She’s a work in progress . . .
Bailey Meredith has had it. As an assistant at a prestigious interior design firm, she’s tired of making coffee and filing invoices. She’ll do just about anything to get out from under the paperwork and into the field for real experience. Then she sees an ad for a job that seems too good to be true.
He’s a fixer upper . . .
Wilder Aldrich knew she would be perfect for the crew the moment he saw her. His hit home improvement show only hired the best, and Bailey had potential written all over her. It isn’t just her imaginative creativity and unmatched work ethic that grabs his attention. There’s just something about her.
With chemistry on screen, it’s only a matter of time before sparks fly behind the scenes as well. But with Bailey’s jaded views on romance and a big secret that could destroy Wilder and everyone he cares about, are either of them willing to risk it all for love? (Synopsis courtesy of Goodreads)
I’m not nearly as skilled as I’d like to be with a hammer, and have no clue how to decorate, but I love home improvement shows. Which is why the premise of Playing House appealed to me as much as it did. Yet, as often is the case with anything you read by Laura Chapman, there’s more to it than that. So much more.
When it comes to the small screen, we’re only privy to the scenes that are given the green light. How much of it is real can be a toss up. Bailey can only imagine what might be in store for her, in choosing to work for a show that only showcases successful outcomes, never the work that goes on behind the scenes. Given her situation, however, there’s not much choice in the matter. It’s either that, or continue to feel undervalued with her current employer.
And for Wilder, Bailey is like a breath of fresh air. He’s been locked inside deadlines and contractual obligations for so long, he has a hard time imagining what life was like before the show. Before he’d been thrust into a spotlight. Those things don’t apply to Bailey and don’t mean much to her, which only makes her all the more attractive. And, she’s feeling him, too, yet she knows picturing any sort of future with Wilder is totally off-limits. No ifs, and’s or but’s about it.
I really appreciated the honest look at what might potentially go on behind the scenes of a home improvement show. Given some of what I’ve seen in the headlines as of late, I’m guessing it’s not far off. There are plenty of smiles and cordial attitudes to go around, and we can often forget that the people we see on the television are still real people with lives that go on behind the scenes. And sometimes, a scenario is created in order to not only project a certain look or feel to the outside world, but to protect the people we love. I really felt that when Bailey and Wilder are at a loss on how to proceed in their own lives. On finding a way to skirt the line of what’s morally right or wrong.
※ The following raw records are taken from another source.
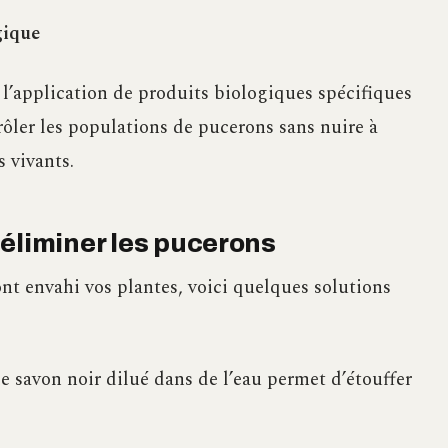
gique
 l’application de produits biologiques spécifiques
ôler les populations de pucerons sans nuire à
 vivants.
éliminer les pucerons
nt envahi vos plantes, voici quelques solutions
de savon noir dilué dans de l’eau permet d’étouffer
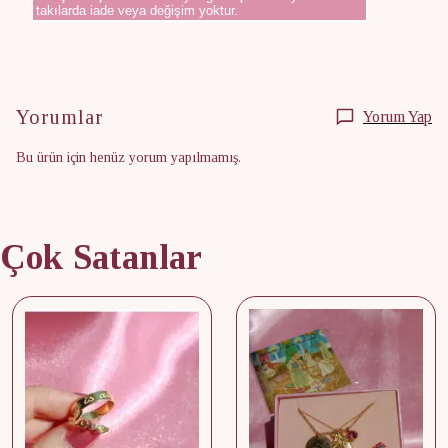
takılarda iade veya değişim yoktur.
Yorumlar
Yorum Yap
Bu ürün için henüz yorum yapılmamış.
Çok Satanlar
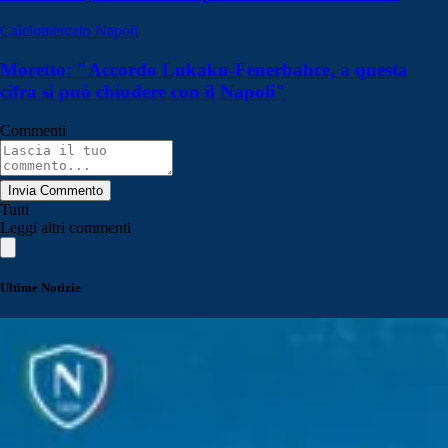
Calciomercato Napoli
Moretto: "Accordo Lukaku-Fenerbahce, a questa
cifra si può chiudere con il Napoli"
Commenti
Invia Commento
Tutti
Leggi altri commenti
Ultime Notizie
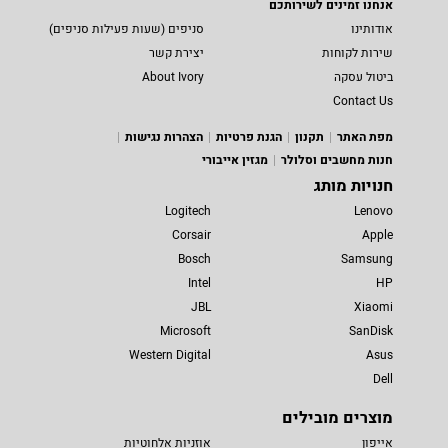
אנחנו זמינים לשירותכם
אודותינו
סניפים (שעות פעילות סניפים)
שירות לקוחות
יצירת קשר
ביטול עסקה
About Ivory
Contact Us
מפת האתר
תקנון
הגנת פרטיות
הצהרות נגישות
חנות מחשבים וסלולר
מגזין אייבורי
חנויות מותג
Logitech
Lenovo
Corsair
Apple
Bosch
Samsung
Intel
HP
JBL
Xiaomi
Microsoft
SanDisk
Western Digital
Asus
Dell
מוצרים מובילים
אייפון
אוזניות אלחוטיות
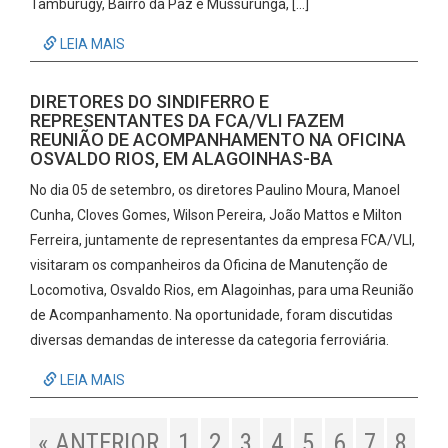
Tamburugy, Bairro da Paz e Mussurunga, […]
LEIA MAIS
DIRETORES DO SINDIFERRO E
REPRESENTANTES DA FCA/VLI FAZEM
REUNIÃO DE ACOMPANHAMENTO NA OFICINA
OSVALDO RIOS, EM ALAGOINHAS-BA
No dia 05 de setembro, os diretores Paulino Moura, Manoel
Cunha, Cloves Gomes, Wilson Pereira, João Mattos e Milton
Ferreira, juntamente de representantes da empresa FCA/VLI,
visitaram os companheiros da Oficina de Manutenção de
Locomotiva, Osvaldo Rios, em Alagoinhas, para uma Reunião
de Acompanhamento. Na oportunidade, foram discutidas
diversas demandas de interesse da categoria ferroviária.
LEIA MAIS
« ANTERIOR
1
2
3
4
5
6
7
8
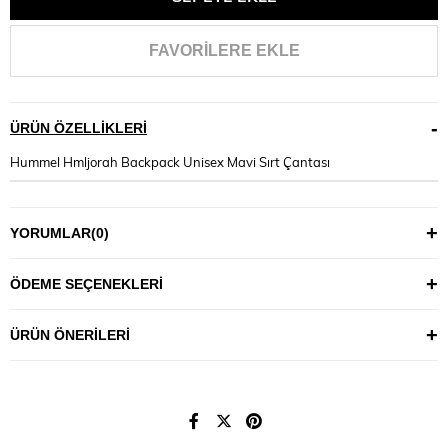
FAVORILERE EKLE
ÜRÜN ÖZELLIKLERI
Hummel Hmljorah Backpack Unisex Mavi Sırt Çantası
YORUMLAR
(0)
ÖDEME SEÇENEKLERI
ÜRÜN ÖNERILERI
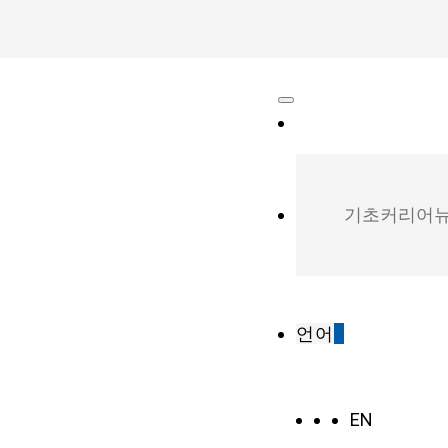
기초
커리어
뉴
언어
EN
I’ve read nearly all of Laura’s novels, and while I love them all, there was something particularly special about this one. I really felt a deep emotional connection to the characters and the rough situations they find themselves in. Maybe because I’ve gone through my own tough times, too, and I could relate and identify with Bailey, with Wilder, and even with a few of the others who make life hell for everyone around them. Playing House deserves every single one of the five stars I’ve given it.